(Saved data entries)
- - - -

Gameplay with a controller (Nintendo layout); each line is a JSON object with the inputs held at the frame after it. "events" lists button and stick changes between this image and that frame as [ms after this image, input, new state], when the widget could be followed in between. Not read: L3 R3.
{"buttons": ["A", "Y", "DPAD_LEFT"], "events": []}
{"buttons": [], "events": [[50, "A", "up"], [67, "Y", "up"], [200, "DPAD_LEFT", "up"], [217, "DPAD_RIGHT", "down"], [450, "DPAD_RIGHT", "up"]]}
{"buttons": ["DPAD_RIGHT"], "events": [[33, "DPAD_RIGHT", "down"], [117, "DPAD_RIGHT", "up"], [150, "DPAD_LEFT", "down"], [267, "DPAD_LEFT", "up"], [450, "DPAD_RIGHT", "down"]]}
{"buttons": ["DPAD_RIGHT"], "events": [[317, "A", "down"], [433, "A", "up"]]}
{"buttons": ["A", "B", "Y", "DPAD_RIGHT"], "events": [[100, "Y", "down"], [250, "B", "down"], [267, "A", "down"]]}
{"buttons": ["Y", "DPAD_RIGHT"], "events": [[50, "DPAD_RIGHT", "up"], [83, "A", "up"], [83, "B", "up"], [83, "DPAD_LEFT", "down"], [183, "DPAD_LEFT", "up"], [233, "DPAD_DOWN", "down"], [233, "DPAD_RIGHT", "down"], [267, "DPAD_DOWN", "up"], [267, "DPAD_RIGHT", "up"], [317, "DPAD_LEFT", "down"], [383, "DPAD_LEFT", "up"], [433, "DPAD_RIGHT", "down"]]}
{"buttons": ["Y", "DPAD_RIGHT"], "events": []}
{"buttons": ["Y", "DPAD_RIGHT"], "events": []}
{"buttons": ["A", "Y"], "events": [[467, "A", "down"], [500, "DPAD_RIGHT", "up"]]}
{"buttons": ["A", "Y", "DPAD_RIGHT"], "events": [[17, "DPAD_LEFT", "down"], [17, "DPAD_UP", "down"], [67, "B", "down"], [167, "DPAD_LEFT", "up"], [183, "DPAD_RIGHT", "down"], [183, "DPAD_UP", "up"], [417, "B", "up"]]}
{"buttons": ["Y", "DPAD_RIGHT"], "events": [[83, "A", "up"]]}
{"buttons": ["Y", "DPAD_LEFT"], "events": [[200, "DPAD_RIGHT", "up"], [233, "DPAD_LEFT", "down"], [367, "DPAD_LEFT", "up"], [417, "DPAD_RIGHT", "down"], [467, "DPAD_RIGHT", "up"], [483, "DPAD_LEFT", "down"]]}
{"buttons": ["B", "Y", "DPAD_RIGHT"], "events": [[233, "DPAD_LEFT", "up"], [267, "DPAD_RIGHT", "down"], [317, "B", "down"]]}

- - - -

:: What is required ::
Now that the records have been shown, restate each one word for word.

:: Written solution ::
Gameplay with a controller (Nintendo layout); each line is a JSON object with the inputs held at the frame after it. "events" lists button and stick changes between this image and that frame as [ms after this image, input, new state], when the widget could be followed in between. Not read: L3 R3.
{"buttons": ["A", "Y", "DPAD_LEFT"], "events": []}
{"buttons": [], "events": [[50, "A", "up"], [67, "Y", "up"], [200, "DPAD_LEFT", "up"], [217, "DPAD_RIGHT", "down"], [450, "DPAD_RIGHT", "up"]]}
{"buttons": ["DPAD_RIGHT"], "events": [[33, "DPAD_RIGHT", "down"], [117, "DPAD_RIGHT", "up"], [150, "DPAD_LEFT", "down"], [267, "DPAD_LEFT", "up"], [450, "DPAD_RIGHT", "down"]]}
{"buttons": ["DPAD_RIGHT"], "events": [[317, "A", "down"], [433, "A", "up"]]}
{"buttons": ["A", "B", "Y", "DPAD_RIGHT"], "events": [[100, "Y", "down"], [250, "B", "down"], [267, "A", "down"]]}
{"buttons": ["Y", "DPAD_RIGHT"], "events": [[50, "DPAD_RIGHT", "up"], [83, "A", "up"], [83, "B", "up"], [83, "DPAD_LEFT", "down"], [183, "DPAD_LEFT", "up"], [233, "DPAD_DOWN", "down"], [233, "DPAD_RIGHT", "down"], [267, "DPAD_DOWN", "up"], [267, "DPAD_RIGHT", "up"], [317, "DPAD_LEFT", "down"], [383, "DPAD_LEFT", "up"], [433, "DPAD_RIGHT", "down"]]}
{"buttons": ["Y", "DPAD_RIGHT"], "events": []}
{"buttons": ["Y", "DPAD_RIGHT"], "events": []}
{"buttons": ["A", "Y"], "events": [[467, "A", "down"], [500, "DPAD_RIGHT", "up"]]}
{"buttons": ["A", "Y", "DPAD_RIGHT"], "events": [[17, "DPAD_LEFT", "down"], [17, "DPAD_UP", "down"], [67, "B", "down"], [167, "DPAD_LEFT", "up"], [183, "DPAD_RIGHT", "down"], [183, "DPAD_UP", "up"], [417, "B", "up"]]}
{"buttons": ["Y", "DPAD_RIGHT"], "events": [[83, "A", "up"]]}
{"buttons": ["Y", "DPAD_LEFT"], "events": [[200, "DPAD_RIGHT", "up"], [233, "DPAD_LEFT", "down"], [367, "DPAD_LEFT", "up"], [417, "DPAD_RIGHT", "down"], [467, "DPAD_RIGHT", "up"], [483, "DPAD_LEFT", "down"]]}
{"buttons": ["B", "Y", "DPAD_RIGHT"], "events": [[233, "DPAD_LEFT", "up"], [267, "DPAD_RIGHT", "down"], [317, "B", "down"]]}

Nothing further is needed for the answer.